> Task details:
Please copy the stretch of the article from "Pick n Pay’s" through "severe load-shedding locally.", putting "power cuts" in place of "load-shedding".

> Page text:
Shoprite Group’s share price gained 4.13 percent yesterday after it said total merchandise sales increased by 9.6 percent to about R184.1 billion in the 52 weeks to July 3.
The largest supermarket group on the continent, which recently joined a growing number of companies hoping to provide bank services to small and medium-sized businesses through a new division, Next Capital, said 2022 sales would have increased by 11.9 percent on a 52-week basis taking into account the additional week included as part of the prior year's 53-week reporting period.
The share price at R218.01 early yesterday afternoon represented a 39.5 percent spike in the price over 12 months, a gain that was not out of line with the relatively strong operational update released yesterday.
The core business in the group, Supermarkets RSA, contributing 80 percent to group sales, grew sales 10.1 percent (like-for-like 8.5 percent). On a 52-week basis, sales increased by 12.6 percent.
The Supermarkets RSA LiquorShop business's sales increased by 44.5 percent.
The Supermarkets RSA LiquorShop business had to close for 48 days over the 12 months, compared with 144 days in the prior year.
The local supermarkets segment's sales growth was in spite the July 2021 civil unrest that impacted 189 stores (135 supermarkets and 54 LiquorShops) and resulted in other stores being closed for precautionary reasons.
At the end of the period 31 stores remained closed, nine of which were permanently closed. The remaining 22 stores were scheduled to reopen during the 2023 financial year.
The group added 127 stores to its corporate store base in the 52-week period to total 2 476 stores from continuing operations.
Shoprite’s furniture segment, contributing 3.7 percent to group sales, reported a 1.4 percent decline in sales for the year – like-for-like sales increased by 0.3 percent.
Meanwhile, Rival Pick n Pick said yesterday its group sales had increased 10.7 percent for the first 18 weeks of its 2023 financial year to July 3.
Its South Africa segment grew sales by 10.5 percent, with like-for-like sales growth of 8.3 percent.
Pick n Pay’s online sales for the period, including scheduled delivery, click and collect, and asap!, its on-demand online service, grew 97.3 percent.
Pick n Pay said it was making good progress on its target to improve efficiency and reduce costs by R3 billion over the next three years.
Pick n pay said it expected the consumer environment to remain challenging, as a result of globally rising inflation and interest rates, and the ongoing impact of severe load-shedding locally.

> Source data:
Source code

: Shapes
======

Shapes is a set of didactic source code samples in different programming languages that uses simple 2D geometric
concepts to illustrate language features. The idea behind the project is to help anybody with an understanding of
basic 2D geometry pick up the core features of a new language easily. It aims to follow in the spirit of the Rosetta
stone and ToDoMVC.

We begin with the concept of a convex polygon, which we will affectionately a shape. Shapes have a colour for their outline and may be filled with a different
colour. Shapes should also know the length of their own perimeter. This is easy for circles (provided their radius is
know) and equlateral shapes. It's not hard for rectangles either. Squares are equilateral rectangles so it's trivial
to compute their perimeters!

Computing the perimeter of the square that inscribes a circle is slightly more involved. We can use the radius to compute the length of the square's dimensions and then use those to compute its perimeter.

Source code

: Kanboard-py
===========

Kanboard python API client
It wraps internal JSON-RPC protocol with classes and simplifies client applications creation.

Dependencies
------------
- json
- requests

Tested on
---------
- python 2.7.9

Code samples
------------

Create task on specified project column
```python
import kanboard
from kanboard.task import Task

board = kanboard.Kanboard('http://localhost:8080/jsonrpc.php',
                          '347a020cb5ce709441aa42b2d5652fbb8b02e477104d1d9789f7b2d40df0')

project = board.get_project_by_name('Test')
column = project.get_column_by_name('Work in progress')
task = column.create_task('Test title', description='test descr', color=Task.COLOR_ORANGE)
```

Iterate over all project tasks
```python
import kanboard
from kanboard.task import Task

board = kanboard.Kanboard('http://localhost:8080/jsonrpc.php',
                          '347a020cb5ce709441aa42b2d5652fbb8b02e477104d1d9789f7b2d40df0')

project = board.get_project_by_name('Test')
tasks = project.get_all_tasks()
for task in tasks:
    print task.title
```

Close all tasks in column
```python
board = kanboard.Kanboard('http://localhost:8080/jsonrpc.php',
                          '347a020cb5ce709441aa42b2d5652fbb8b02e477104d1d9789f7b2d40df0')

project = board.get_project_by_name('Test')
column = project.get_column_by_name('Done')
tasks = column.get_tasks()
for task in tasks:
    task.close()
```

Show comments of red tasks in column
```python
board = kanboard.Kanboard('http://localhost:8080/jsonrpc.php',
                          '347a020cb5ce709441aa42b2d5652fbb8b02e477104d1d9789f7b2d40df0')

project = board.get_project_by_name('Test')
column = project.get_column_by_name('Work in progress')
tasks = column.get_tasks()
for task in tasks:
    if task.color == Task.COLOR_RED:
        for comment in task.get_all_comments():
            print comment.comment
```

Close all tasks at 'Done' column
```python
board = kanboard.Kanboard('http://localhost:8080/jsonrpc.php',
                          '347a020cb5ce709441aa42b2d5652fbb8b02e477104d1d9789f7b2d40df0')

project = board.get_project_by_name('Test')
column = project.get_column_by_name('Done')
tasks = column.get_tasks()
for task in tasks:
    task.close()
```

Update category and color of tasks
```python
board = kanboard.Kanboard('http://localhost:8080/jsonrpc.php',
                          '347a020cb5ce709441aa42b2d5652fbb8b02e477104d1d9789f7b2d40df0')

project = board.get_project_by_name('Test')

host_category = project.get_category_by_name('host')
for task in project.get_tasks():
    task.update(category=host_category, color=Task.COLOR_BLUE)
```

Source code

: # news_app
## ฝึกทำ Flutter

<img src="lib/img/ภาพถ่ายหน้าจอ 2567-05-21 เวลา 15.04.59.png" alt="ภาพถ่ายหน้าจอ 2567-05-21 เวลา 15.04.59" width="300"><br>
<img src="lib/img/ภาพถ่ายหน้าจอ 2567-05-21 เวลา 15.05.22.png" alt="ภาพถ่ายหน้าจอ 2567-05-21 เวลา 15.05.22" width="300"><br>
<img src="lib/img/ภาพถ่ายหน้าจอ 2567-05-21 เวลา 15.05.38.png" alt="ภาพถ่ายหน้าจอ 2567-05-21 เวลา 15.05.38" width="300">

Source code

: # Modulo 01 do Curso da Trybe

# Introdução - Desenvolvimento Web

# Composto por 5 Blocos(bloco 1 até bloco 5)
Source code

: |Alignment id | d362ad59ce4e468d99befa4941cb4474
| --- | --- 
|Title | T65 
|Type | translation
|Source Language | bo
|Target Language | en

> Answer space:
Pick n Pay’s online sales for the period, including scheduled delivery, click and collect, and asap!, its on-demand online service, grew 97.3 percent.
Pick n Pay said it was making good progress on its target to improve efficiency and reduce costs by R3 billion over the next three years.
Pick n pay said it expected the consumer environment to remain challenging, as a result of globally rising inflation and interest rates, and the ongoing impact of severe power cuts locally.